People across the Middle East are spending more time in WhatsApp groups, Facebook communities, and niche forums than at almost any point in recent memory. The businesses that show up in these spaces with something genuinely useful, whether that is practical information, access to services, or simply a human voice, are building a level of trust that a paid media campaign cannot replicate.
It does not have to mean a massive operation. A restaurant answering questions in a neighbourhood Facebook group. A fitness brand running free live sessions. The scale is less important than the consistency. People can tell the difference between a brand that has shown up to sell and one that has shown up to contribute.
The bounce-back is not a question of if, but when
The people on the other side of the screen are not gone. They are still there, still forming opinions about every brand they interact with, still deciding who they will return to when things settle. The question is simply whether you are in their minds when that moment arrives.
The Middle East and the UAE have one of the most resilient commercial environments in the world. The fundamentals, the population, the purchasing power, the appetite for experience and quality, have not changed. What changes is who captures the recovery, and that is almost always the businesses that stayed present and stayed human during the hard period.
What businesses can do, starting today
Audit everything currently in the market. Any campaign that reads as tone-deaf given what your audience is living through needs to be reworked.
Find a way to give something. Whether it is access, a discount, free content, or simply useful information, the act of giving during a difficult period is the most effective brand-building tool available. It does not need to be expensive. It needs to be real.
Keep your digital channels running. Maintain your SEO. Keep your Google Ads live on the terms that matter. Show up in communities. Build your email list. These assets take time to build, and the time to build them is not when everyone else is also trying.
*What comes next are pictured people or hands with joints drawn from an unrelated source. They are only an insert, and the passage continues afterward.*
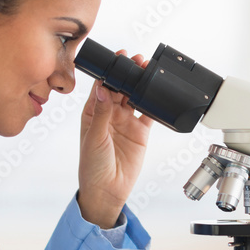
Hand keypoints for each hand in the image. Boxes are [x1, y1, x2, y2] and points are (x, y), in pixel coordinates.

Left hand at [77, 50, 153, 228]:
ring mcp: (126, 122)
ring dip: (140, 84)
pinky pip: (149, 113)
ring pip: (135, 97)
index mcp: (92, 112)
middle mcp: (109, 114)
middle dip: (128, 74)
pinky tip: (158, 92)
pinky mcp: (141, 132)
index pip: (102, 86)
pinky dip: (153, 103)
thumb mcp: (94, 137)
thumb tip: (103, 88)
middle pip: (120, 88)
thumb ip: (101, 113)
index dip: (110, 72)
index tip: (118, 59)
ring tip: (148, 71)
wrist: (107, 190)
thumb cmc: (92, 166)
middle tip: (136, 62)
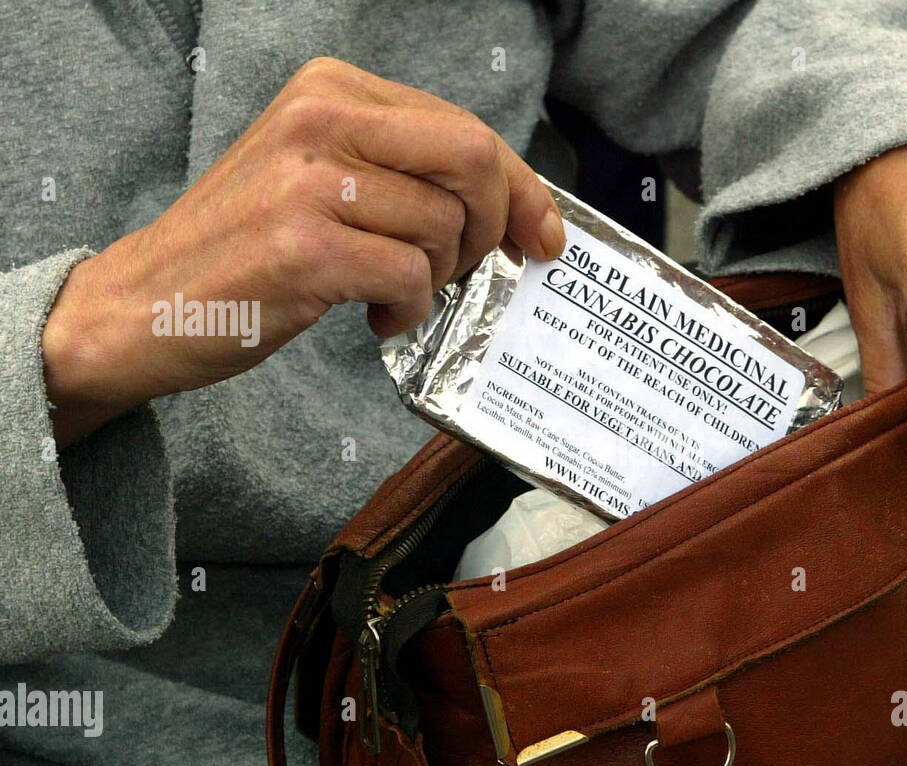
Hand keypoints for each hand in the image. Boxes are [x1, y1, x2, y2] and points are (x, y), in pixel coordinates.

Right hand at [42, 57, 564, 445]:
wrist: (145, 303)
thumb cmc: (248, 248)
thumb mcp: (321, 175)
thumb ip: (405, 170)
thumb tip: (518, 206)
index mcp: (329, 90)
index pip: (465, 127)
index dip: (521, 188)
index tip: (543, 236)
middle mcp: (319, 118)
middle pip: (473, 160)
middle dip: (492, 227)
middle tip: (463, 270)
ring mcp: (309, 181)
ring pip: (444, 226)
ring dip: (438, 280)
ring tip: (390, 293)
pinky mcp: (304, 246)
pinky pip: (411, 278)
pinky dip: (408, 311)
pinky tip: (373, 316)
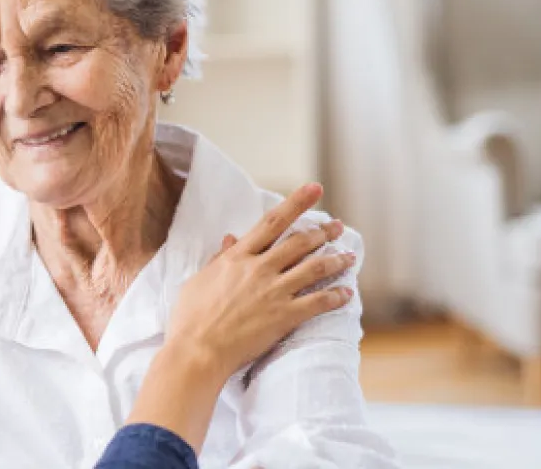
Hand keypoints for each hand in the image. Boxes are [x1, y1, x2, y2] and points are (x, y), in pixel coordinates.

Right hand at [124, 183, 356, 449]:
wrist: (197, 350)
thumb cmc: (190, 318)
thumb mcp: (198, 280)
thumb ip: (219, 259)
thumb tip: (230, 238)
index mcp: (237, 257)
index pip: (272, 222)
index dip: (296, 203)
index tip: (315, 189)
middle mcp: (259, 269)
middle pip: (299, 242)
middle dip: (323, 232)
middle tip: (338, 227)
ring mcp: (274, 292)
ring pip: (314, 268)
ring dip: (335, 260)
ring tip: (350, 256)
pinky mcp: (285, 316)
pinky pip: (318, 302)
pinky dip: (335, 296)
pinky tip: (347, 293)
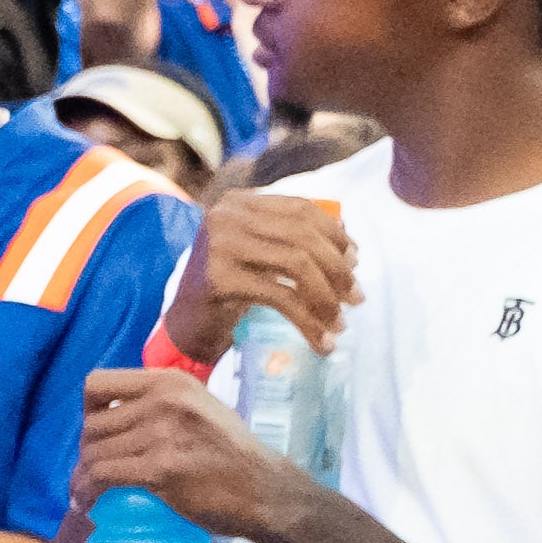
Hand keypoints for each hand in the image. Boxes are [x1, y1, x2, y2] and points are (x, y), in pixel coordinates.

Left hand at [74, 363, 303, 539]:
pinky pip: (102, 476)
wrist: (265, 490)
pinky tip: (87, 504)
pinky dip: (87, 492)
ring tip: (85, 493)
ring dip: (82, 477)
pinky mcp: (160, 468)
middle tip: (93, 473)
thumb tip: (112, 415)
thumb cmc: (231, 454)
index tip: (97, 433)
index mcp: (171, 381)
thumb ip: (161, 404)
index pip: (97, 383)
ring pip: (93, 453)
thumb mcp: (199, 408)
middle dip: (87, 452)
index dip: (87, 411)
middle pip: (91, 424)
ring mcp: (162, 434)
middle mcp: (164, 401)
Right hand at [161, 184, 357, 356]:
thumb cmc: (229, 287)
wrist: (185, 325)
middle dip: (338, 268)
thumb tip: (351, 247)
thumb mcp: (260, 252)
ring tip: (341, 320)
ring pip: (297, 264)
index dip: (336, 234)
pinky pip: (281, 297)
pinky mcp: (219, 280)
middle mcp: (225, 217)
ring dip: (328, 296)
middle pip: (303, 236)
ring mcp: (219, 246)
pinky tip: (322, 340)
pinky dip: (308, 321)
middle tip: (355, 296)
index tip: (356, 260)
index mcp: (238, 202)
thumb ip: (293, 239)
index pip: (302, 209)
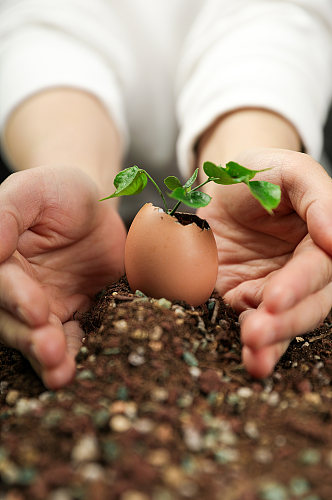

Be transparent. Customers forgive operational problems far more readily than they forgive silence.
The conflict is causing real hardship for real people, and nothing here is meant to minimise that. But for businesses navigating this period, the path forward is clearer than the noise makes it feel. Stay visible, give generously, build your community, and trust that the region will come back. Because it will. The only variable is whether you will be part of it when it does.